Returning to the subject of the link between religion and politics, it has been argued by quite a few commentators that the Israeli-Palestinian conflict is a war of religion, not territory. Any validity in this?
The Zionist movement was initially secular, though religious elements have been gaining a considerably greater role, particularly after the 1967 war and the onset of the occupation, which had a major impact on Israeli society and culture. That’s particularly true in the military, a matter that has deeply concerned analysts of military affairs since the 1980s (Yoram Peri’s warnings at the time were perceptive) and increasingly today. The Palestinian movements were also largely secular, though religious extremism is also growing — throughout the Muslim world, in fact, as secular initiatives are beaten back and the victims seek something else to grasp. Still, it would be quite misleading I think to regard it as a war of religion. Whatever one thinks of it, Zionism has been a settler-colonial movement, with all that that entails.
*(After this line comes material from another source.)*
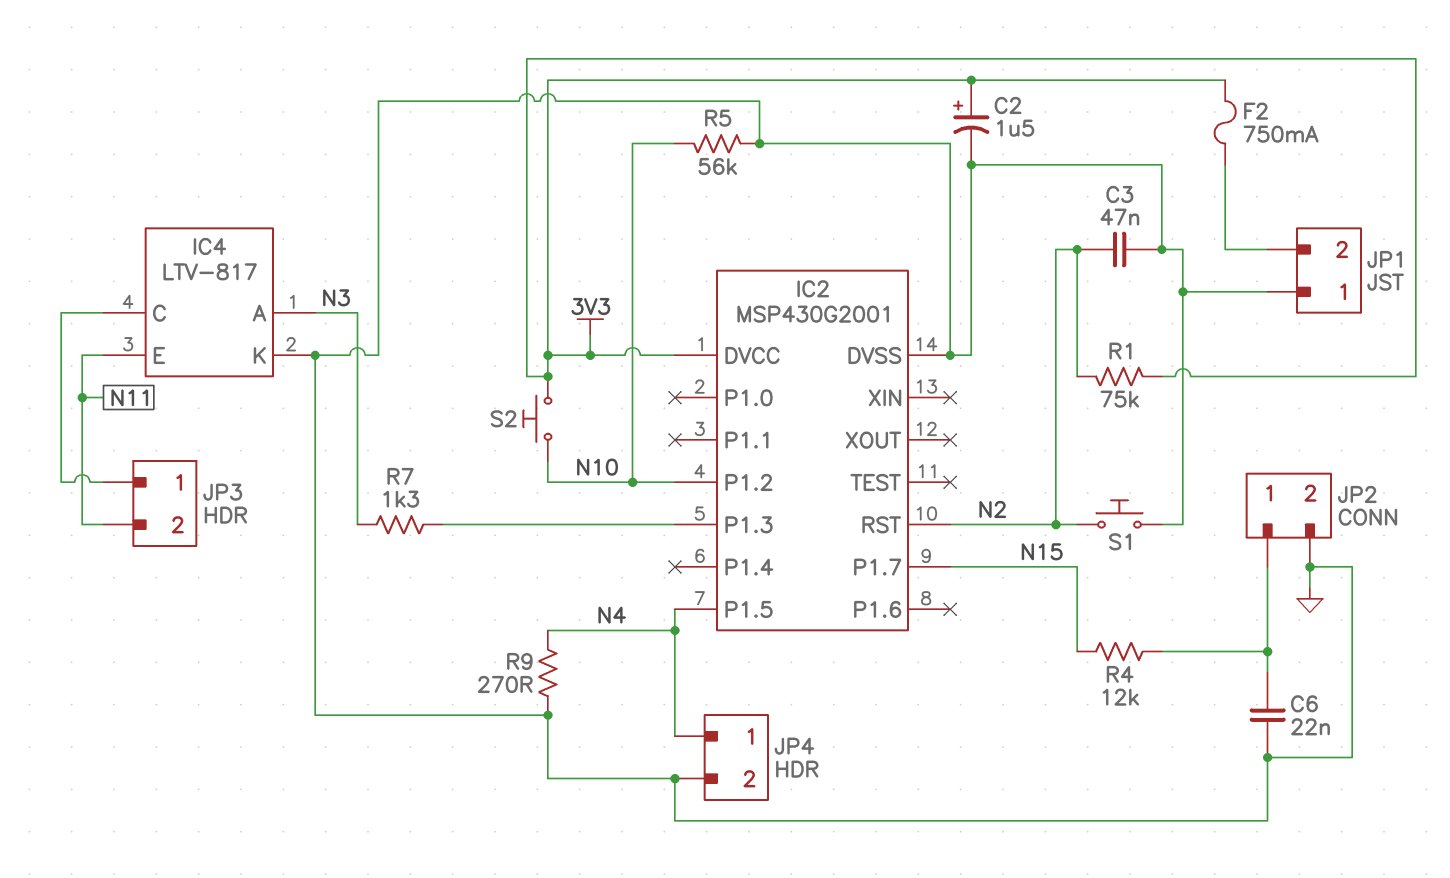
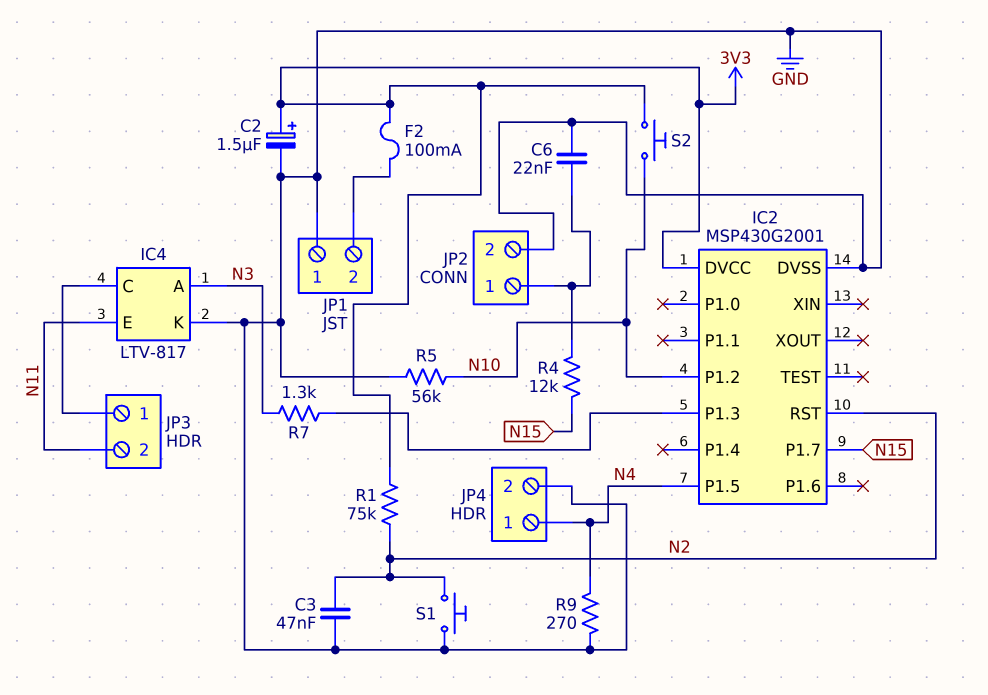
F2: 750mA (3V3, JP1/2) -> 100mA (3V3, JP1/2)

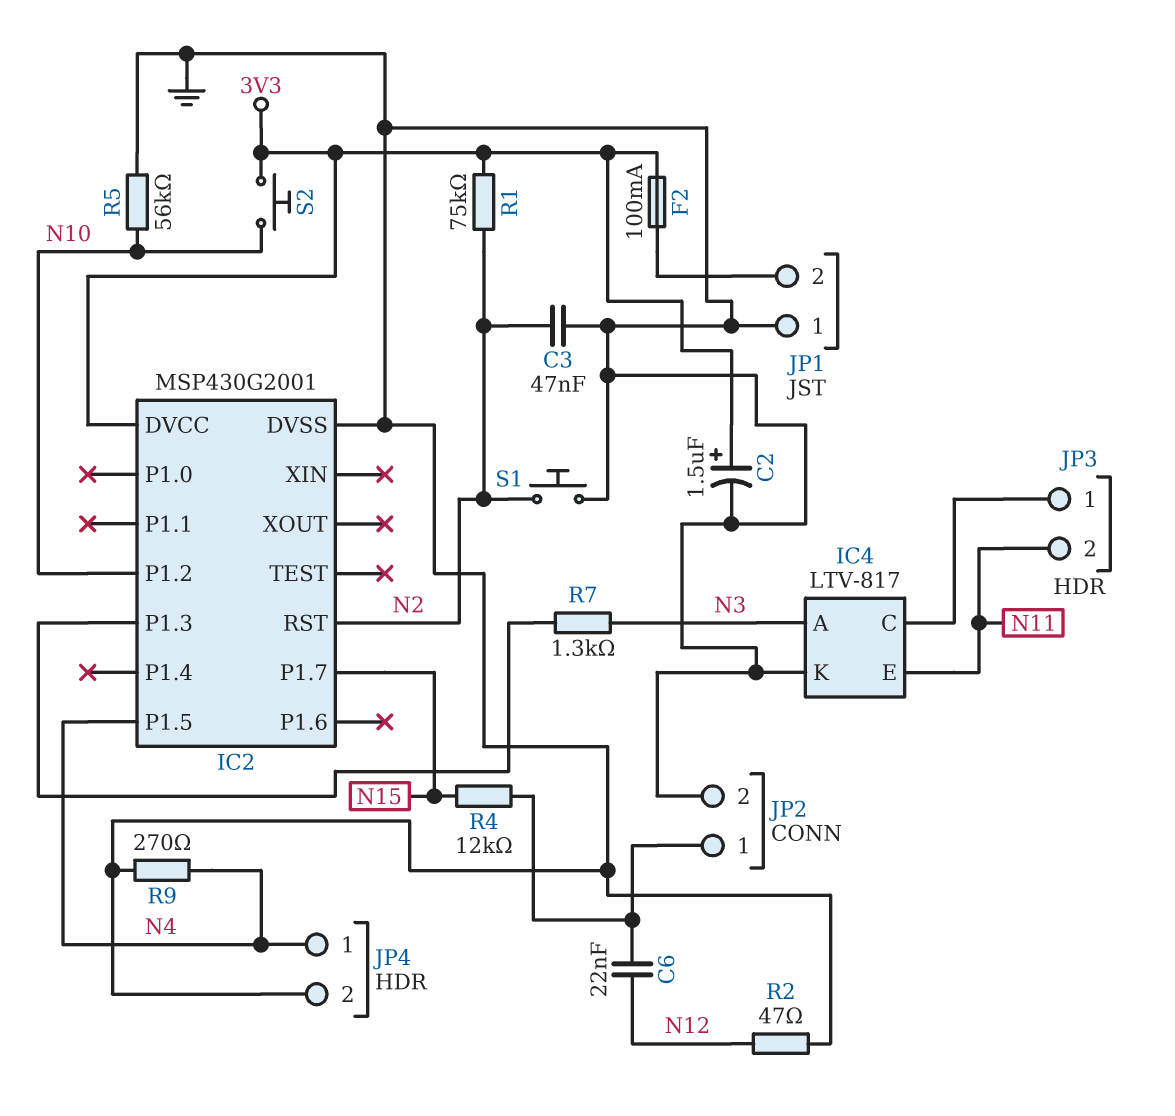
C6: 22nF (GND, JP2/1) -> 22nF (JP2/1, N12)
R2: none -> 47 (GND, N12)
What do you think of the French law on secularity and conspicuous religious symbols? A step forward or backwards on progress and universalism?
I don’t think there should be laws forcing women to remove veils or preferred clothes when swimming. Secular values should, I think, be honored; among them, respect for individual choice, as long as it does not harm others. Secular values that should be respected are undermined when state power intrudes in areas that should be matters of personal choice. If Hassidic Jews choose to dress in black cloaks, white shirts and black hats, with hair in orthodox style and with religious garb, that’s not the state’s business. Same when a Muslim woman decides to wear a scarf or go swimming in a “burkini.”